Dorian Boose

No. 97, 72, 91
- Position: Defensive end

Personal information
- Born: January 29, 1974 Frankfurt, West Germany
- Died: November 22, 2016 (aged 42) Edmonton, Alberta, Canada
- Listed height: 6 ft 5 in (1.96 m)
- Listed weight: 292 lb (132 kg)

Career information
- High school: Henry Foss (Tacoma, Washington, U.S.)
- College: Walla Walla CC Washington State
- NFL draft: 1998: 2nd round, 56th overall pick

Career history
- New York Jets (1998–2000); Washington Redskins (2001); Houston Texans (2002)*; Edmonton Eskimos (2003–2004);
- * Offseason and/or practice squad member only

Awards and highlights
- Grey Cup champion (2003); 2× Second-team All-Pac-10 (1996, 1997);

Career NFL statistics
- Tackles: 33
- Forced fumbles: 2
- Fumble recoveries: 1
- Stats at Pro Football Reference

= Dorian Boose =

American football player (1974–2016)

Dorian Alexander Boose (January 29, 1974 – November 22, 2016) was an American football defensive end in the National Football League (NFL) for the New York Jets and the Washington Redskins.
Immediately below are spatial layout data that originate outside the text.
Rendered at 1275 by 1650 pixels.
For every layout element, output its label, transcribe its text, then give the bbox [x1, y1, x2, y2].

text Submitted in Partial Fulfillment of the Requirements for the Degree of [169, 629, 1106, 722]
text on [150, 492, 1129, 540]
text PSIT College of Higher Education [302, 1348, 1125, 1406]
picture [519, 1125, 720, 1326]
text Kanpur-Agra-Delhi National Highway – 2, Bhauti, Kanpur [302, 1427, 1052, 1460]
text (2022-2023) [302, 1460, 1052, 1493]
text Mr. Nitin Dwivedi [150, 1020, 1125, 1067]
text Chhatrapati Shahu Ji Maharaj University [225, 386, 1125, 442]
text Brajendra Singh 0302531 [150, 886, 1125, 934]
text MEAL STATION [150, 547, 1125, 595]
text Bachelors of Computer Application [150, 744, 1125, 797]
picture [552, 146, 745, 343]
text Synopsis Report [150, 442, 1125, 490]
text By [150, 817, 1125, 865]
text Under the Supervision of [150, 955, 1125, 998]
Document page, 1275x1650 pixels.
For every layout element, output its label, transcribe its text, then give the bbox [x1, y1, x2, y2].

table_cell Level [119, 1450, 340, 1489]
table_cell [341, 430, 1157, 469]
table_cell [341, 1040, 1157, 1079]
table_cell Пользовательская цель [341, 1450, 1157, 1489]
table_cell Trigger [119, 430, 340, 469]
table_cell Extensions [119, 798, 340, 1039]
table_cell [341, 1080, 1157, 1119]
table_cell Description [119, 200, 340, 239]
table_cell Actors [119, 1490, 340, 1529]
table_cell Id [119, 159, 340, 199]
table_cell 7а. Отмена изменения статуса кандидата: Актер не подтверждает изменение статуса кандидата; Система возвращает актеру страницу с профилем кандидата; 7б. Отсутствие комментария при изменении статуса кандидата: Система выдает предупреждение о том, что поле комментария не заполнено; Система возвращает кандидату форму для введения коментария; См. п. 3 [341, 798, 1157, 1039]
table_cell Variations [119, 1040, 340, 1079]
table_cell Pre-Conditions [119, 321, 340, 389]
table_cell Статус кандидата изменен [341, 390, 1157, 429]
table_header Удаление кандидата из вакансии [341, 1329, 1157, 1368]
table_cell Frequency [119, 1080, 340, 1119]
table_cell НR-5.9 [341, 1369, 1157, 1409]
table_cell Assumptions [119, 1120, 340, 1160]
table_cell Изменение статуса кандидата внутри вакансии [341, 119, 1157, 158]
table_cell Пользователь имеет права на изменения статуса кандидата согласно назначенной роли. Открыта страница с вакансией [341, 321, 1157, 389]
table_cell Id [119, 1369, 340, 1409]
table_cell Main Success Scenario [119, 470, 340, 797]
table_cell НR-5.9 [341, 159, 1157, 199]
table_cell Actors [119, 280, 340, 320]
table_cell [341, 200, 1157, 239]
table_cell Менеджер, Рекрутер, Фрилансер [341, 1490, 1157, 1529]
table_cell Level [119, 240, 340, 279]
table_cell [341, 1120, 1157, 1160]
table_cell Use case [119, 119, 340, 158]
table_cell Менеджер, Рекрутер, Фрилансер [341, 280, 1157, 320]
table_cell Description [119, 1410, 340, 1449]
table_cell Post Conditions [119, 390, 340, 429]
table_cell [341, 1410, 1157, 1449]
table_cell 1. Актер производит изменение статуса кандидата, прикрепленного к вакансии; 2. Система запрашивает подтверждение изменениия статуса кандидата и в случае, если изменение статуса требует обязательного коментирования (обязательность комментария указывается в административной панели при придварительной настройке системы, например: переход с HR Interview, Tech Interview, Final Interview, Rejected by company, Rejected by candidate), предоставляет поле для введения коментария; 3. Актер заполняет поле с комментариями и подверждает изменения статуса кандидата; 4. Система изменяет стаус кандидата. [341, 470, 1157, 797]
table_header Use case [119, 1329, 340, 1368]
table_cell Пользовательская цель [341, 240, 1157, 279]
He played college football at Washington State University and was drafted in the second round of the 1998 NFL draft. He played two seasons for the Canadian Football League (CFL) with the Edmonton Eskimos in 2003 and 2004.

Boose committed suicide on November 22, 2016, in Edmonton, Alberta. He was one of at least 345 NFL players to be diagnosed after death with chronic traumatic encephalopathy (CTE), caused by repeated hits to the head.